(DOCUMENT SECTION):
______
The offset " spanner " is one I pickup off the net but I have made many with some old spanners also, the one that work the best are the one you get with some tools, the stamped out type, little bit of grinding to open it up a bit to fit the nut and a little bit of heat and it's done for peanuts...

Here's a snapshot or two of it in place...

=======



chickenslippers said:


> That's the plan Ralph, below is the one I reclaimed off my old router table. The stop start switch is on the front and you can plug 2 items into the back, router and dust extraction.
> 
> I made my T bolts today and tried them on a temporary fence, they worked well with the wing nut. I used the fence to route a groove in a block of wood. My brother in law needed a piece of wood to raise the front wheel of his push bike when its connected to his turbo trainer to level the bike. YIPPEE I'VE USED MY ROUTER
> 
> ...


----------



## chickenslippers (Nov 25, 2008)

Thanks Bob,

I don't seem to understand how I'm going to get the spindle to lock without raising it up to the top to bring the auto locking gizzmo bit into play.
It could be that because the Veritas plate only has an inch and a half opening and no removable inserts it may not be possible in such a tight space.

Sorry to pester you.

Cheers, Si


----------



## chickenslippers (Nov 25, 2008)

Thanks very much Marshall,

I am very pleased so far and I am looking forward to progressing further.

Its great to be able to get so many good ideas from this forum.

Cheers, Si


----------



## bobj3 (Jan 17, 2006)

Hi Simon

Just crank it up to the top and put your hand under the router table top and push the Lock Pin in on the router, slip on the spanner and free up the bit..just that quick and easy, they real key is to have a bigger hole in your Veritas plate, very easy job to do..

=========



chickenslippers said:


> Thanks Bob,
> 
> I don't seem to understand how I'm going to get the spindle to lock without raising it up to the top to bring the auto locking gizzmo bit into play.
> It could be that because the Veritas plate only has an inch and a half opening and no removable inserts it may not be possible in such a tight space.
> ...


----------



## chickenslippers (Nov 25, 2008)

Bob ,Sussed it, I had the wrong of the stick, silly me. 

The spindle lock off pin goes up and down with the collet because it's part of the main router body, it's just the auto engage chamfer part that's at the top. I was thinking the pin was at the top also.
So all you have to do is rotate the collet with the pin and push in the pin, but you know all this don't you buddy. With the lock off pin pushed in and a bent spanner,the bit change can be done without altering bit height.

So all I have to do now is get the bent spanner and make an extension for the lift handle, easy peasy.

Well I fixed the car and managed to get the much needed wood. My goodies arrived from Axminster. I ordered 6 lockable castor wheels for the router table, a Y piece for my dust extraction, 2.5m of 100mm dust extraction hose, 2 blast gates and my 19mm straight bit.
Unfortunately as people advised me on my other post in the router bit section none of the wood was 19mm thick. 1 sheet was 18mm and the other was 18.2mm. I'm back in work tomorrow so hopefully next week I will actually start to make cabinet.
______
[Saved entries]
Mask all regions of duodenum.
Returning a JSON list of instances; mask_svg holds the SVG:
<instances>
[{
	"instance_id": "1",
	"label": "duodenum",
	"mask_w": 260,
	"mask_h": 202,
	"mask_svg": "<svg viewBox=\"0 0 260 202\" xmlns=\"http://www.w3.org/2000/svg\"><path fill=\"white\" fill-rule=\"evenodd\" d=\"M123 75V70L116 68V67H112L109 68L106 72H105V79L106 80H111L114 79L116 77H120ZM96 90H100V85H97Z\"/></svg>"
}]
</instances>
______
(TO DO):
A) Rewrite the scan segmentation records in full, switching "regions" to "areas" and leaving everything else the same.
B) Continue the forum thread about the router table build from its last post.

(FINAL ANSWERS):
A)
Mask all areas of duodenum.
Returning a JSON list of instances; mask_svg holds the SVG:
<instances>
[{
	"instance_id": "1",
	"label": "duodenum",
	"mask_w": 260,
	"mask_h": 202,
	"mask_svg": "<svg viewBox=\"0 0 260 202\" xmlns=\"http://www.w3.org/2000/svg\"><path fill=\"white\" fill-rule=\"evenodd\" d=\"M123 75V70L116 68V67H112L109 68L106 72H105V79L106 80H111L114 79L116 77H120ZM96 90H100V85H97Z\"/></svg>"
}]
</instances>

B)
Cheers, Si


----------



## bobj3 (Jan 17, 2006)

Hi Si


Just a note about the offset spanner, it can be anything you have around the shop,little heat to bend it over and grind out the spanner to fit the nut will work..the shorter the better to a point, a 22mm or 24mm spanner can be a little bit to long the norm.. 

=============



chickenslippers said:


> Bob ,Sussed it, I had the wrong of the stick, silly me.
> 
> The spindle lock off pin goes up and down with the collet because it's part of the main router body, it's just the auto engage chamfer part that's at the top. I was thinking the pin was at the top also.
> So all you have to do is rotate the collet with the pin and push in the pin, but you know all this don't you buddy. With the lock off pin pushed in and a bent spanner,the bit change can be done without altering bit height.
> ...


----------



## chickenslippers (Nov 25, 2008)

Wow, this fence took longer than I thought it would to make. It took me all day, I just wanted to get it right and square.

I added T track to the two piece fence so I can mount/attach feather boards or tunnels etc.

The first photo is of my new top with it's split fence and air extraction fitted at the back.

Second photo shows all my hard work paid off as my fence is perfectly square.

The third photo shows the back of the fences and how easily it's all adjustable with just wing nuts. I have made it so the split fence can open up to 100mm, the biggest cutter I have is 80mm but I thougth I would plan ahead just in case.

The final photo shows a piece of MDF with a rebate routed all the way round. The dust that's on the table top is all that's left after the dust extraction did it's bit.

I am so happy with how the fence turned out.

I have decided to alter how I am going to build my cabinet. I am now going to build a cabinet for the router and a cabinet base for the table saw and make them so they can attach and come apart easily. This will make it easier to clean the workshop.

Next job is to make a dado jig so I can start my cabinets.

Cheers, Si


----------



## chickenslippers (Nov 25, 2008)

Today's progress,

First photo, Well before I started cutting up the wood for cabinet I decided to put my guard back on the table saw. I altered the guard so as to incorporate dust extraction in an effort to reduce dust. This worked very well and I'm very pleased with it.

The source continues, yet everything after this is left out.